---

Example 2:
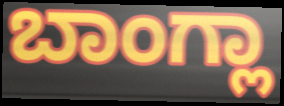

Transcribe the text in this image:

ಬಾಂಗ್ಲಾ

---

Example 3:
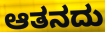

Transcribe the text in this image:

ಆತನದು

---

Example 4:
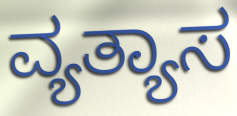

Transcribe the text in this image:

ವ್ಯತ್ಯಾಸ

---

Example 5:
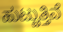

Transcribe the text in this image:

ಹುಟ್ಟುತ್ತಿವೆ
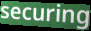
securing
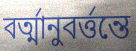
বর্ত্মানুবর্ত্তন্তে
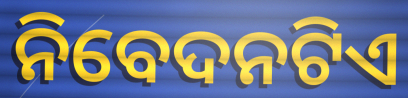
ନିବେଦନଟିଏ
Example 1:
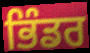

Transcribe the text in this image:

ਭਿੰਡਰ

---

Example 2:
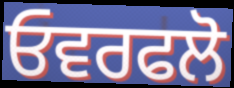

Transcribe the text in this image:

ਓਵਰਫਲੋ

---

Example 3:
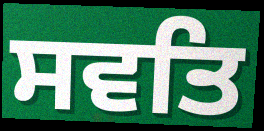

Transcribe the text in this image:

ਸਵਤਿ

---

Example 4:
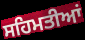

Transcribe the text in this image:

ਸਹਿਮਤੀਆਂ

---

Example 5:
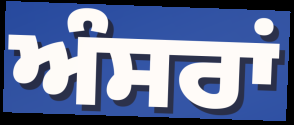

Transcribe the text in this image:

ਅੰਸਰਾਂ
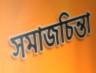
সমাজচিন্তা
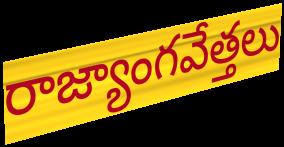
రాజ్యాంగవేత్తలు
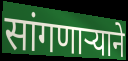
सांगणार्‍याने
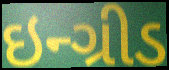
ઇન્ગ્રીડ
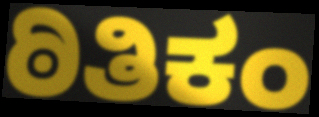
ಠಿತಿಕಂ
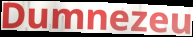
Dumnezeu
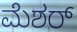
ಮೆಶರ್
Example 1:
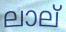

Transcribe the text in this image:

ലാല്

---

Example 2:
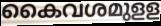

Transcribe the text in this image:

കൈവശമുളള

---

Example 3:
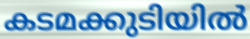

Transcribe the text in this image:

========

Transcribe the listing exactly. Its images are to be omitted.

→ Written solution:
---

Example 2:

Transcribe the text in this image:

ಬಾಂಗ್ಲಾ

---

Example 3:

Transcribe the text in this image:

ಆತನದು

---

Example 4:

Transcribe the text in this image:

ವ್ಯತ್ಯಾಸ

---

Example 5:

Transcribe the text in this image:

ಹುಟ್ಟುತ್ತಿವೆ
securing
বর্ত্মানুবর্ত্তন্তে
ନିବେଦନଟିଏ
Example 1:

Transcribe the text in this image:

ਭਿੰਡਰ

---

Example 2:

Transcribe the text in this image:

ਓਵਰਫਲੋ

---

Example 3:

Transcribe the text in this image:

ਸਵਤਿ

---

Example 4:

Transcribe the text in this image:

ਸਹਿਮਤੀਆਂ

---

Example 5:

Transcribe the text in this image:

ਅੰਸਰਾਂ
সমাজচিন্তা
రాజ్యాంగవేత్తలు
सांगणार्‍याने
ઇન્ગ્રીડ
ಠಿತಿಕಂ
Dumnezeu
ಮೆಶರ್
Example 1:

Transcribe the text in this image:

ലാല്

---

Example 2:

Transcribe the text in this image:

കൈവശമുളള

---

Example 3:

Transcribe the text in this image:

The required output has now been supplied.